Greg Hill
BMX Racing History · Rider Profile · Legend Bike Co
Greg Hill
Dayton, Ohio, 1982. Greg Hill won the first IBMXF BMX World Championship, and his name went into the record books ahead of everyone else's. That title did more than crown a rider. It helped prove the IBMXF was the real thing — a legitimate world stage for BMX, and one of the early steps on the road that eventually led to the Olympic Games.
He came up through SE Racing first. Then Redline signed him at fifteen. Picture that for a second. A kid on the factory team, lining up next to Stu Thomsen, who was already the most dominant pro the sport had. Hill finished the NBA season ranked #2 in the country. The only guy ahead of him was his own teammate. That tells you exactly where his speed was. He moved on from Redline after that run, World Championship already in his pocket.

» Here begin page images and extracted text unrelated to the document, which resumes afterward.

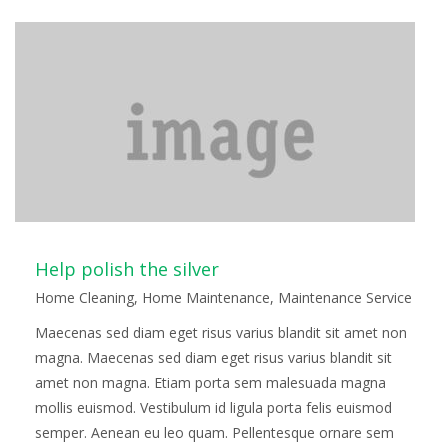
Read more
Help polish the silver
Home Cleaning
,
Home Maintenance
,
Maintenance Service
Maecenas sed diam eget risus varius blandit sit amet non
magna. Maecenas sed diam eget risus varius blandit sit
amet non magna. Etiam porta sem malesuada magna
mollis euismod. Vestibulum id ligula porta felis euismod
semper. Aenean eu leo quam. Pellentesque ornare sem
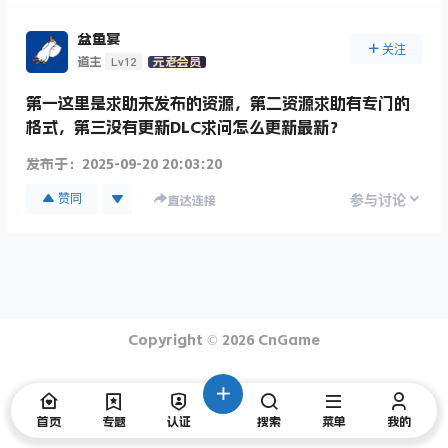
盆鱼宴
关注
Lv12
道主
元老会员
第一这里是求助未发布的资源，第二资源求助有专门的
格式，第三没有更新DLC求问怎么更新最新？
发布于：
2025-09-20 20:03:20
赞同
参与讨论
直达连接
Copyright © 2026
CnGame
首页
专题
认证
搜索
菜单
我的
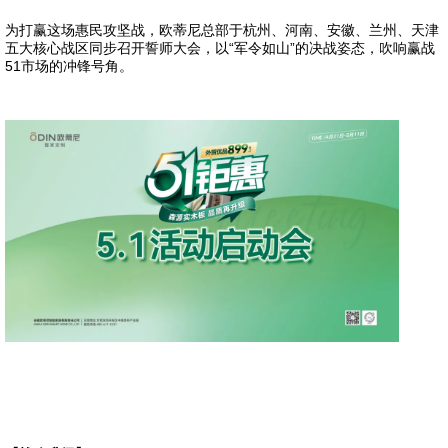
为打赢这场惠民攻坚战，欧蒂尼总部于杭州、河南、安徽、兰州、天津
五大核心战区同步召开誓师大会，以“军令如山”的决战姿态，吹响赢战
51市场的冲锋号角。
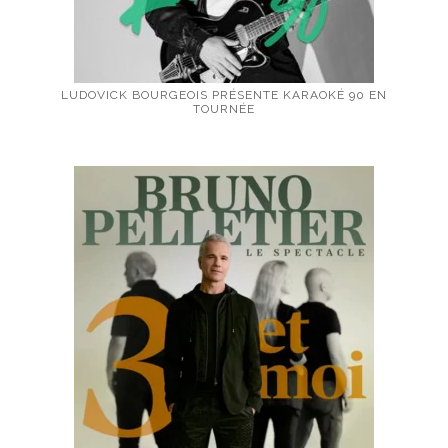
LUDOVICK BOURGEOIS PRÉSENTE KARAOKÉ 90 EN
TOURNÉE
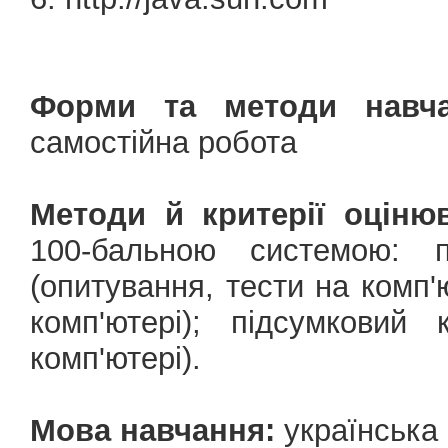
Форми та методи навча
самостійна робота
Методи й критерії оціню
100-бальною системою: 
(опитування, тести на комп'
комп'ютері); підсумковий
комп'ютері).
Мова навчання:
українська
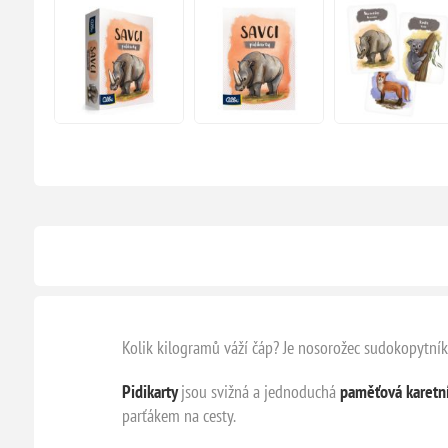
Kolik kilogramů váží čáp? Je nosorožec sudokopytník
Pidikarty
jsou svižná a jednoduchá
paměťová karetní
parťákem na cesty.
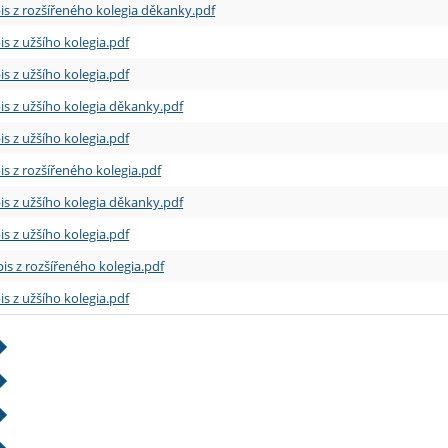
is z rozšířeného kolegia děkanky.pdf
is z užšího kolegia.pdf
is z užšího kolegia.pdf
is z užšího kolegia děkanky.pdf
is z užšího kolegia.pdf
is z rozšířeného kolegia.pdf
is z užšího kolegia děkanky.pdf
is z užšího kolegia.pdf
is z rozšířeného kolegia.pdf
is z užšího kolegia.pdf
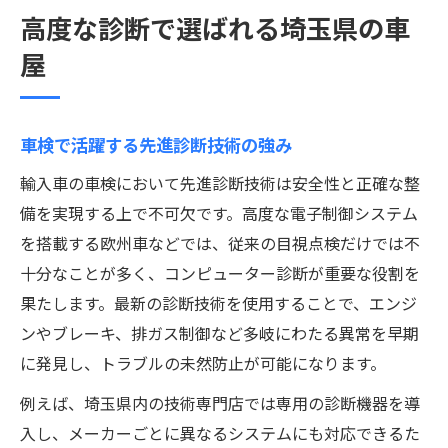
高度な診断で選ばれる埼玉県の車
屋
車検で活躍する先進診断技術の強み
輸入車の車検において先進診断技術は安全性と正確な整
備を実現する上で不可欠です。高度な電子制御システム
を搭載する欧州車などでは、従来の目視点検だけでは不
十分なことが多く、コンピューター診断が重要な役割を
果たします。最新の診断技術を使用することで、エンジ
ンやブレーキ、排ガス制御など多岐にわたる異常を早期
に発見し、トラブルの未然防止が可能になります。
例えば、埼玉県内の技術専門店では専用の診断機器を導
入し、メーカーごとに異なるシステムにも対応できるた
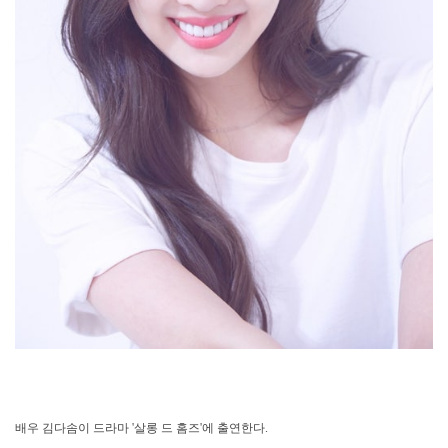
배우 김다솜이 드라마 '살롱 드 홈즈'에 출연한다.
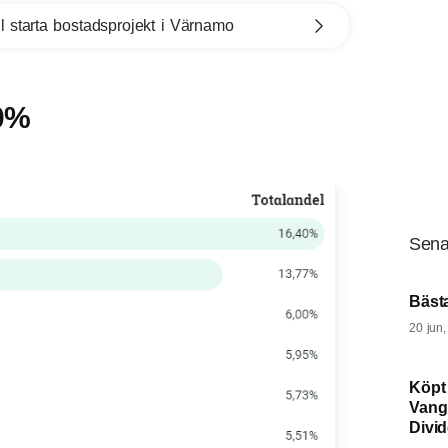
l starta bostadsprojekt i Värnamo
,0%
Sena
Bäst
20 jun
Köpt
Vang
Divi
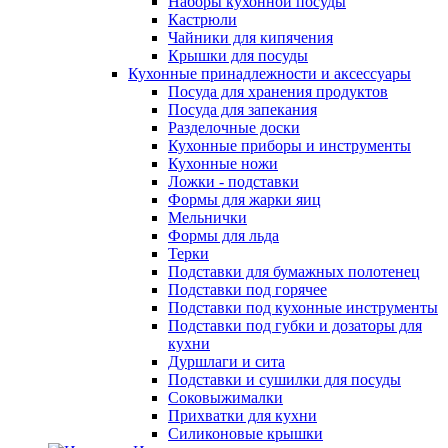
Наборы кухонной посуды
Кастрюли
Чайники для кипячения
Крышки для посуды
Кухонные принадлежности и аксессуары
Посуда для хранения продуктов
Посуда для запекания
Разделочные доски
Кухонные приборы и инструменты
Кухонные ножи
Ложки - подставки
Формы для жарки яиц
Мельнички
Формы для льда
Терки
Подставки для бумажных полотенец
Подставки под горячее
Подставки под кухонные инструменты
Подставки под губки и дозаторы для
кухни
Дуршлаги и сита
Подставки и сушилки для посуды
Соковыжималки
Прихватки для кухни
Силиконовые крышки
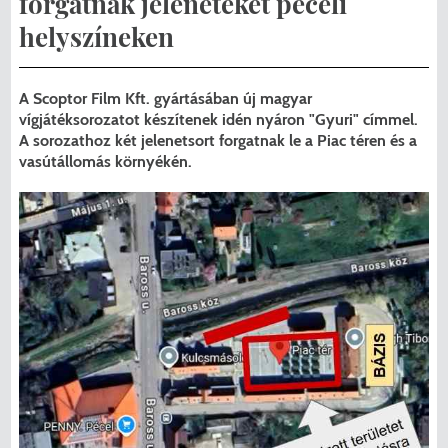
forgatnak jeleneteket péceli
Menzakártya/Applikáció
helyszíneken
Pécel Város Önkormányzata ASP
Kedvezmények/Diéta/Allergia
Központhoz való csatlakozása
A Scoptor Film Kft. gyártásában új magyar
Nyomtatványok
vígjátéksorozatot készítenek idén nyáron "Gyuri" címmel.
Péceli Polgármesteri Hivatal energetikai
A sorozathoz két jelenetsort forgatnak le a Piac téren és a
korszerűsítése
Étkezési térítési díjak
vasútállomás környékén.
Komplex csapadékvíz-elvezetés
Kapcsolat
korszerűsítése Pécelen II. ütem
2025/2026. tanév
Pécel Város Önkormányzata 250 000
000 Ft értékű támogatást nyert az
alábbi projekt vonatkozásában.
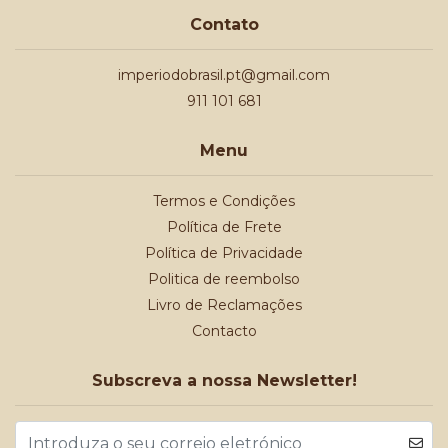
Contato
imperiodobrasil.pt@gmail.com
911 101 681
Menu
Termos e Condições
Política de Frete
Política de Privacidade
Politica de reembolso
Livro de Reclamações
Contacto
Subscreva a nossa Newsletter!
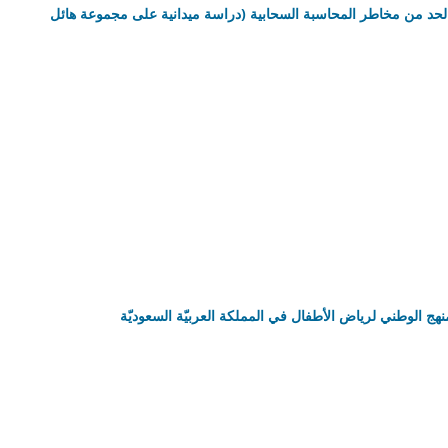
ة تكنولوجيا المعلومات وفق إطار COBIT5 في الحد من مخاطر المحاسبة السحابية (دراسة ميدانية على مجموعة هائل
نهج الوطني لرياض الأطفال في المملكة العربيّة السعوديّة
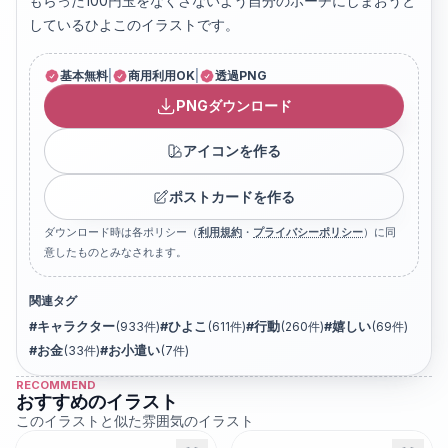
もらった100円玉をなくさないよう自分のポーチにしまおうと
しているひよこのイラストです。
基本無料
|
商用利用OK
|
透過PNG
PNGダウンロード
アイコンを作る
ポストカードを作る
ダウンロード時は各ポリシー（
利用規約
・
プライバシーポリシー
）に同
意したものとみなされます。
関連タグ
#
キャラクター
(
933
件)
#
ひよこ
(
611
件)
#
行動
(
260
件)
#
嬉しい
(
69
件)
#
お金
(
33
件)
#
お小遣い
(
7
件)
RECOMMEND
おすすめのイラスト
このイラストと似た雰囲気のイラスト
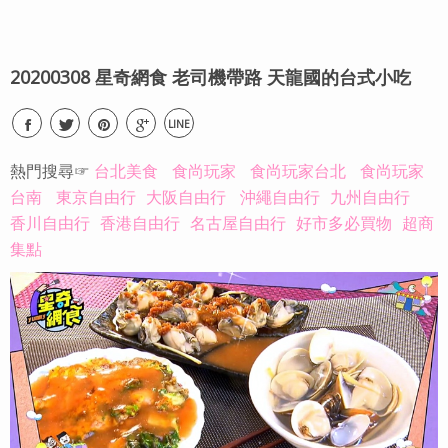
20200308 星奇網食 老司機帶路 天龍國的台式小吃
LINE
熱門搜尋☞
台北美食
食尚玩家
食尚玩家台北
食尚玩家
台南
東京自由行
大阪自由行
沖繩自由行
九州自由行
香川自由行
香港自由行
名古屋自由行
好市多必買物
超商
集點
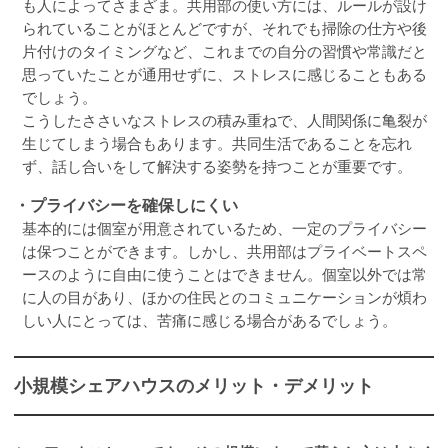
も人によってさまざま。共用部の使い方には、ルールが設け
られていることがほとんどですが、それでも掃除の仕方や後
片付けのタイミングなど、これまでの自分の習慣や常識だと
思っていたことが通用せずに、ストレスに感じることもある
でしょう。
こうしたささいなストレスの積み重ねで、人間関係に亀裂が
生じてしまう場合もあります。共同生活であることを忘れ
ず、話し合いをして解決する姿勢を持つことが重要です。
・プライバシーを確保しにくい
基本的には個室が用意されているため、一定のプライバシー
は保つことができます。しかし、共用部はプライベートスペ
ースのように自由に使うことはできません。個室以外では常
に人の目があり、ほかの住民とのコミュニケーションが煩わ
しい人にとっては、苦痛に感じる場合があるでしょう。
小規模シェアハウスのメリット・デメリット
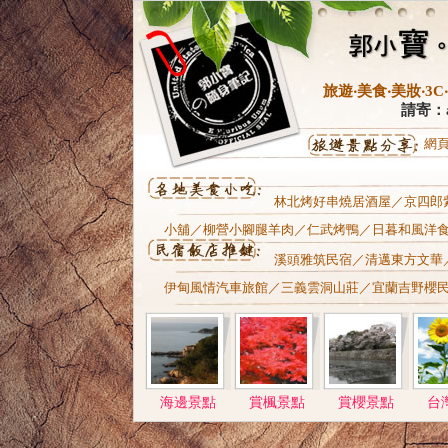
旅遊‧美食‧美妝‧
請寄：al
網
林北烤好串燒居酒屋
／
京四郎
小舖
／
柳營小腳腿羊肉
／
仁武烤鴨
／
日暮和風洋
溪頭雅筑民宿
／清邁東方文華
伊甸風情汽車旅館
／
三義雲洞山莊
／
宜蘭吉野櫻
海邊景點
賞楓景點
賞櫻景點
台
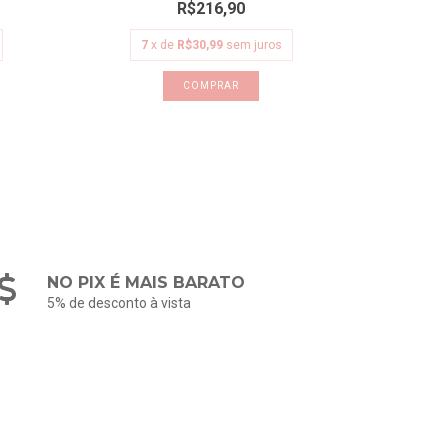
R$216,90
7
x de
R$30,99
sem juros
6
x
COMPRAR
NO PIX É MAIS BARATO
5% de desconto à vista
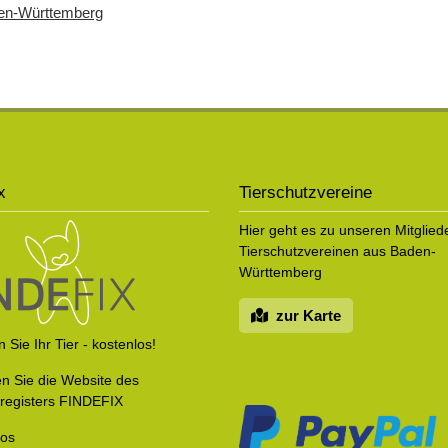
den-Württemberg
x
Tierschutzvereine
Hier geht es zu unseren Mitglied
Tierschutzvereinen aus Baden-
Württemberg
zur Karte
 Sie Ihr Tier - kostenlos!
n Sie die Website des
rregisters FINDEFIX
fos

What came next is where it gets unusual. Most riders get one good chapter. Hill kept writing them. He rode for Shimano aboard a Mongoose. GT picked him up. He built his own company, GHP — Greg Hill Products — and then had to close it when manufacturing trouble made it impossible to keep the doors open. He went to Robinson. He brought GHP back for a second run. He landed at Answer Products while racing again for Redline, the same brand where he'd won his national titles years before. And he finished out his racing days on Balance Bicycles.
You don't get a career like that by accident. Multiple major brands. Two separate tries at your own company. A return to the team that made you. That only happens when a rider stays fast for a very long time and stays plugged into the sport at every level. Hill did both, and the record shows it.